The article that was weighted most heavily in my own clinical bottom line was Franklin et al. This is because it is a multicenter RCT with a large sample size that was published just last year in the New England Journal of Medicine. The study design was well thought-out and the primary outcome as well as intervention and comparison were completely aligned with my PICO question – Treatment failure with escalation of care occurred in 87 of 739 infants (12%) in the high-flow group, as compared with 167 of 733 (23%) in the standard-therapy group (risk difference, -11 percentage points; 95% CI, -15 to -7; P<0.001).I then considered the recommendations from the Fraser et al. review. Although the level of evidence is technically higher, the fact that the review is not yet in its completed format and that it offers general guidelines for respiratory support in infants with bronchiolitis makes it less relevant to my own clinical bottom line. The information presented in this article that was most useful to my own clinical decision-making is the safety data and lack of reported adverse events with the use of HFNC.
The last two articles I considered in terms of weight of evidence were the Kepreotes et al. and Goh et al. articles. The Kepreotes et al. article was a well-designed RCT published in The Lancet, but the sample size was small (n=202) and the primary outcome was not aligned with my PICO question, but the secondary outcomes were useful for my recommendation which is why I included it here. Finally, the Goh et al. study while the lowest level of evidence included here, provided a useful comparison for the need for escalation of care and invasive intubation techniques before and after the initiation of high-flow oxygen therapy for infants with bronchiolitis.

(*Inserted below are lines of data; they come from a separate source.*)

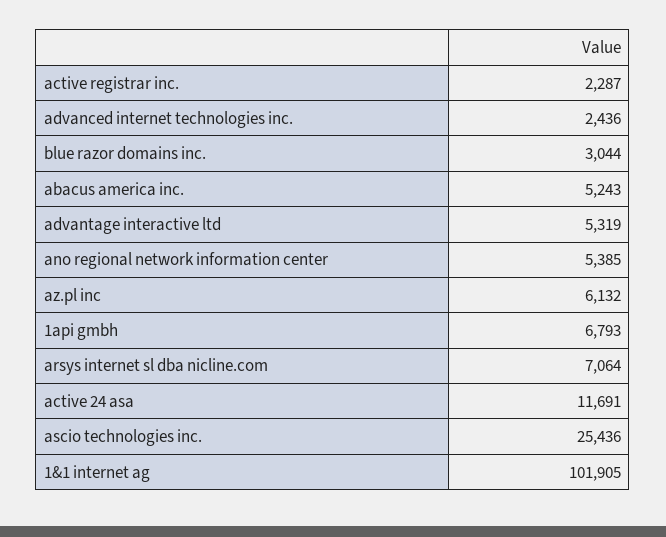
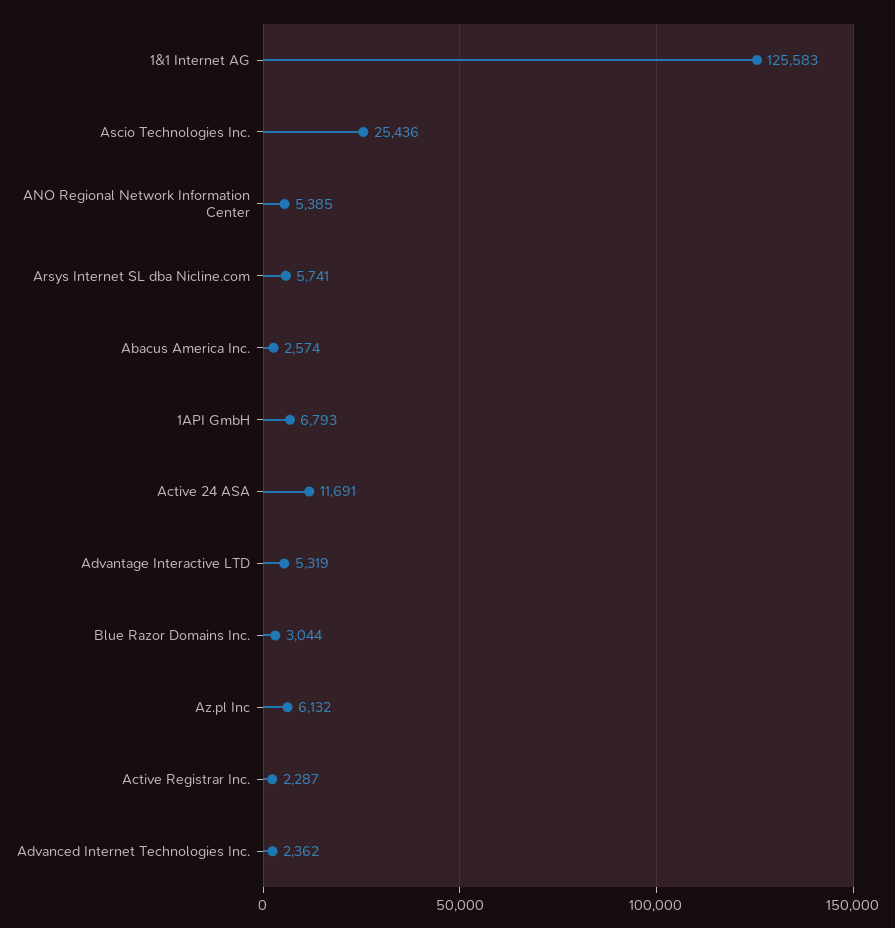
  {
    "active registrar inc.": 2287,
-   "advanced internet technologies inc.": 2436,
+   "advanced internet technologies inc.": 2362,
    "blue razor domains inc.": 3044,
-   "abacus america inc.": 5243,
+   "abacus america inc.": 2574,
    "advantage interactive ltd": 5319,
    "ano regional network information center": 5385,
    "az.pl inc": 6132,
    "1api gmbh": 6793,
-   "arsys internet sl dba nicline.com": 7064,
+   "arsys internet sl dba nicline.com": 5741,
    "active 24 asa": 11691,
    "ascio technologies inc.": 25436,
-   "1&1 internet ag": 101905
+   "1&1 internet ag": 125583
  }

Bronchiolitis is a serious respiratory illness that primarily affects children under the age of 24 months and is the most common reason for non-elective hospital admission in infants. Currently, treatment is supportive in nature. The clinical significance of the evidence included here is that high-flow oxygen therapy may become a safe and useful tool to treat infants with bronchiolitis in need of respiratory support. The ease of use allows for immediate interventions in non-monitored setting such as the emergency room or general pediatric inpatient population and may prevent escalation of care leading to more invasive forms of ventilation and greater cost to the health care system overall. Before concrete recommendations are made, more studies need to be conducted – preferably a multicenter, multi-country RCT with a large sample size and specific clinical parameters for failure of therapy. If the findings of such a study are in line with those I have highlighted here I would feel comfortable initiating HFNC therapy for infants with bronchiolitis in need of respiratory support.